Crônica do Morrro Pelado: a lei do Curupira

Crônica do Morro Pelado: a lei do Curupira

A família chegou com mudança e tudo, vindo de Campinas. Instalou-se no bairro do Pelado, ao pé do Morro Pelado. Mãe e dois filhos; um trabalhador; o outro, de menor, vagabundo que só, dado às drogas e roubo. Esse é o motivo de terem de sair de Campinas, fugidos. Chegaram e se instalaram na casinha humilde do avô, aposentado. E esta crônica começa aqui, com a história do menor tomando conta e infestando tudo.

Foi só chegar que a vida do avô vira num inferno, o mesmo modo para o povo local. Era roubo de tudo que se possa pensar, um intenso aviltamento nos direitos de qualquer cidadão. Era roubo de bicicleta, rádio, TV, dinheiro, assalto às lojas, posto de gasolina, igrejas. Dava medo. Entrou em quase todas as casas da redondeza. Era canalha, vagabundo, escolado nas leis ou nas brechas da lei. Quando pego, já ia dizendo: “Não encoste em mim, tenho meus direitos.” A mãe assinava o B.O., e o garotão de 17 anos, forte saía pela porta que entrou: a da frente. E zombava: “Até amanhã, seu delegado!”. 20 ocorrências só nestes lados de Monte Sião.

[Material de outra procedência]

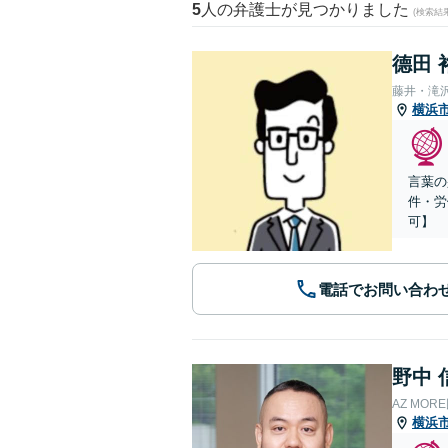
5
人の弁護士が見つかりました
(検索結
德田 
藤井・滝
横浜
言葉の
件・労
可】
電話でお問い合わ
野中 
AZ MO
横浜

Mas o mundo destes lados de muito mato não é só feito de leis do Governo e de homens das leis: (obedientes e cegos a qualquer preço de Real) Um dia, era mês de agosto, e o vagabundo do Noinha; seu nome, entrou na casa do seu Carmelito, homem dos seus 75 anos, bom, trabalhador, honrado, justo com tudo. O vagabundo acorrentou o casal, roubou tudo que podia, humilhou o casal de velhinhos, jogou álcool, riscou fósforo, matou o cachorro que tava latindo muito.

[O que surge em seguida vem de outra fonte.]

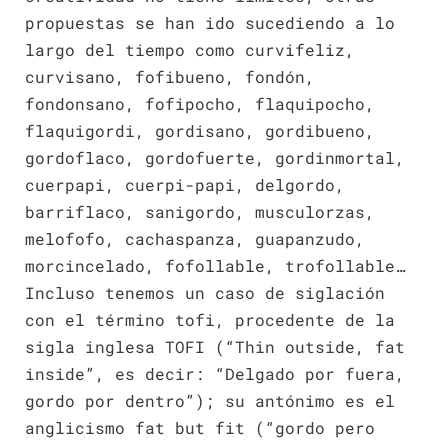
propuestas se han ido sucediendo a lo
largo del tiempo como curvifeliz,
curvisano, fofibueno, fondón,
fondonsano, fofipocho, flaquipocho,
flaquigordi, gordisano, gordibueno,
gordoflaco, gordofuerte, gordinmortal,
cuerpapi, cuerpi-papi, delgordo,
barriflaco, sanigordo, musculorzas,
melofofo, cachaspanza, guapanzudo,
morcincelado, fofollable, trofollable…
Incluso tenemos un caso de siglación
con el término tofi, procedente de la
sigla inglesa TOFI (“Thin outside, fat
inside”, es decir: “Delgado por fuera,
gordo por dentro”); su antónimo es el
anglicismo fat but fit (“gordo pero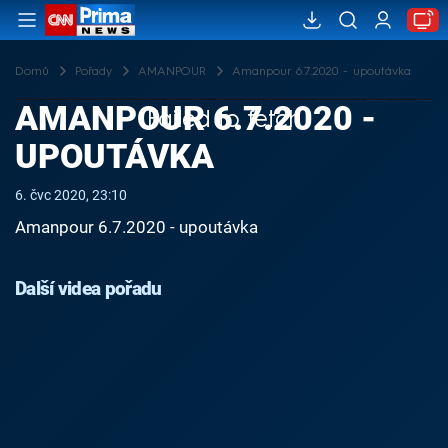
Domů
Pořady
AMANPOUR
Amanpour 6.7.2020 - upoutávka
AMANPOUR 6.7.2020 -
Failed to fetch
UPOUTÁVKA
6. čvc 2020, 23:10
Amanpour 6.7.2020 - upoutávka
Další videa pořadu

A casa ficava bem beira do Morro Pelado, mato fechado das grotas… Ah, foi o que bastou. Quando o vagabundo correu pro mato pra se esconder, VEIO A LEI DO MATO. Um curupira vem desembestado (ele mesmo contando assim), vermelhão, montado num cateto, seguido de outros tantos, perseguiram o rapaz, e a mata se transformou num cerco, gritos, rosnares… socorrooo!… Foi que o ente das matas pulou sobre o rapaz com sua força descomunal, socou, mordeu, arrancou os cabelos, arremessou-o contra as árvores, fez um furo com o dedo em seu peito, enfiou o longo indicador em sua bunda “mas que fedô, sô!”, arreganhou o vagabundo. Um cateto mordeu seu umbigo, e mais as partes de baixo. O sarará do Noinha ficou inteirinho lanhado e roxo, sem cabelo, olhão esbranquiçado e arregalado.

Com o barulhão, povo chegou, delegado veio, e todos viram o vagabundo ali no chão, pelado, sangrando muito, tremendo, gemendo dor. Dó ninguém teve. Nem podia falar, balbuciava coisas de que tinha seu direito por lei, era menor de 18 anos. Daí o delegado perguntou: “Tá bom, moço, mas quem fez isso?” (Mas o delegado já sabia desses modos do mato) “Um homem muito mau, parecendo o capeta, cor de bronze, cabelão vermelhão, seu delegado, veio montado num porco preto, fedido que nem ele.” “Ih, rapaz, tem de reclamar com as leis do mato, isso tudo é ente do mato, que aparece e desaparece, ninguém vê direito. Agora trate de melhorar, que ele volta e baixa sua lei no lombo novamente, viu, mizifiu!”

E não é que o rapaz melhorou dos seus modos canalhas dos homens, e muito. Dos ferimentos e quebraduras levou um ano para se recompor. Nem defecar direito podia!